Ahmed, whose extradition hearing in Phoenix has been scheduled for May 25, has denied involvement in the killings and being a member of a terror group.
His attorneys said the violence and turmoil in Iraq traumatized Ahmed and prompted him to flee to Syria, where he lived in a refugee camp for three years before moving to the United States. Authorities said Ahmed spent time in a Syrian prison, though they couldn’t determine what landed him behind bars.
Defense attorneys say Ahmed volunteered in Phoenix’s refugee community and worked as a military cultural adviser, traveling to bases in other states to help personnel as they prepared to deploy to the Middle East to fight the Islamic State. He bought a home in Surprise on the northwestern edge of metro Phoenix and operated the driving school serving largely Middle Eastern immigrants.
In both attacks on the two Fallujah officers, armed men who were wearing masks jumped out of cars, fired on the officers and fled.
In the first shooting, an attacker held a gun to a witness’ head in June 2006, while another attacker who started to fire on a police officer experienced a malfunction with his gun. Another attacker then killed police Lt. Issam Ahmed Hussein. The witness later identified Ahmed, who wasn’t wearing a mask, as the group’s leader, according to court records.
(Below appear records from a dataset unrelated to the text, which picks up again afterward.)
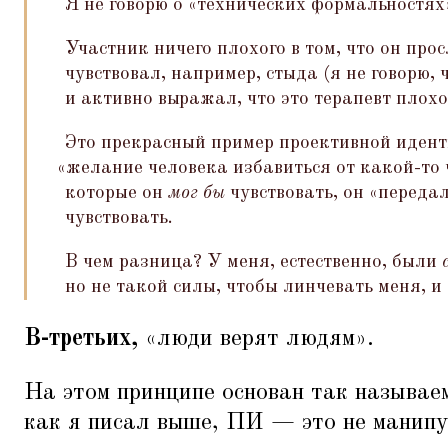
Я не говорю о
«
технических формальностях»,
Участник ничего плохого в том, что он прос
чувствовал, например, стыда (я не говорю, 
и активно выражал, что это терапевт плохо
Это прекрасный пример проективной идент
«
желание человека избавиться от какой-то ч
которые он
мог бы
чувствовать, он
«
передал
чувствовать.
В чем разница? У меня, естественно, были
но не такой силы, чтобы линчевать меня, и
В-третьих,
«
люди верят людям».
На этом принципе основан так называе
как я писал выше, ПИ — это не манипу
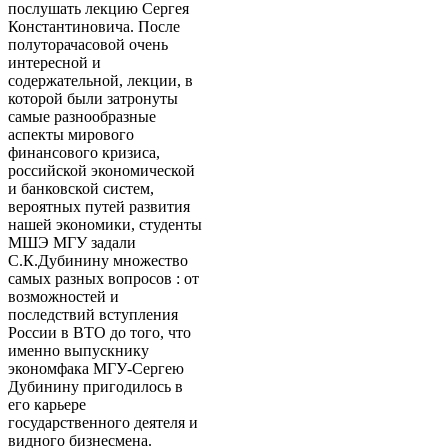
послушать лекцию Сергея
Константиновича. После
полуторачасовой очень
интересной и
содержательной, лекции, в
которой были затронуты
самые разнообразные
аспекты мирового
финансового кризиса,
российской экономической
и банковской систем,
вероятных путей развития
нашей экономики, студенты
МШЭ МГУ задали
С.К.Дубинину множество
самых разных вопросов : от
возможностей и
последствий вступления
России в ВТО до того, что
именно выпускнику
экономфака МГУ-Сергею
Дубинину пригодилось в
его карьере
государственного деятеля и
видного бизнесмена.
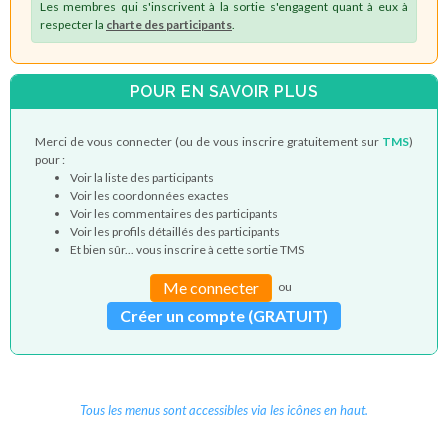
Les membres qui s'inscrivent à la sortie s'engagent quant à eux à
respecter la
charte des participants
.
POUR EN SAVOIR PLUS
Merci de vous connecter (ou de vous inscrire gratuitement sur
TMS
)
pour :
Voir la liste des participants
Voir les coordonnées exactes
Voir les commentaires des participants
Voir les profils détaillés des participants
Et bien sûr... vous inscrire à cette sortie TMS
Me connecter
ou
Créer un compte (GRATUIT)
Tous les menus sont accessibles via les icônes en haut.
Four months later, Iraqi authorities say Ahmed and other men fatally shot Officer Khalid Ibrahim Mohammad as the officer was sitting outside a store. Witnesses told authorities that they recognized Ahmed, whose mask had fallen off, as one of the assailants, according to court records.
Prosecutors say the American court’s role in the extradition is limited to determining whether there is evidence of probable cause to support each charge. They say ultimately the decision on whether to send Ahmed to Iraqi will be up U.S. Secretary of State Antony Blinken’s office. Under the rules of the extradition proceeding, prosecutors said Ahmed’s ability to put on evidence is limited, noting he can’t attempt to establish an alibi or present a defense, according to court records.
Defense attorneys have disputed that Ahmed has been charged with crimes in Iraq. Instead, they said their client is the target of an arrest warrant in which he’s wanted for questioning by an Iraqi investigative court, which functions more like police and prosecutors than a trial court.
Prosecutors said Ahmed’s arrest warrant shows he is wanted for prosecution in Iraq for violations of a law barring premeditated murder. A State Department official said in court records that the United States has regularly extradited fugitives wanted in other countries, even though they haven’t yet been formally charged.
Shortly after Ahmed’s January 2020 arrest, one of his lawyers said the case emerged from information provided by informants who had “everything to gain by delivering the Trump administration a supposed ‘terrorist refugee’ in an election year.” His lawyer also said there has never been a successful extradition of anyone to Iraq in the more than 80 years that the extradition treaty between the United States and Iraq has been in place.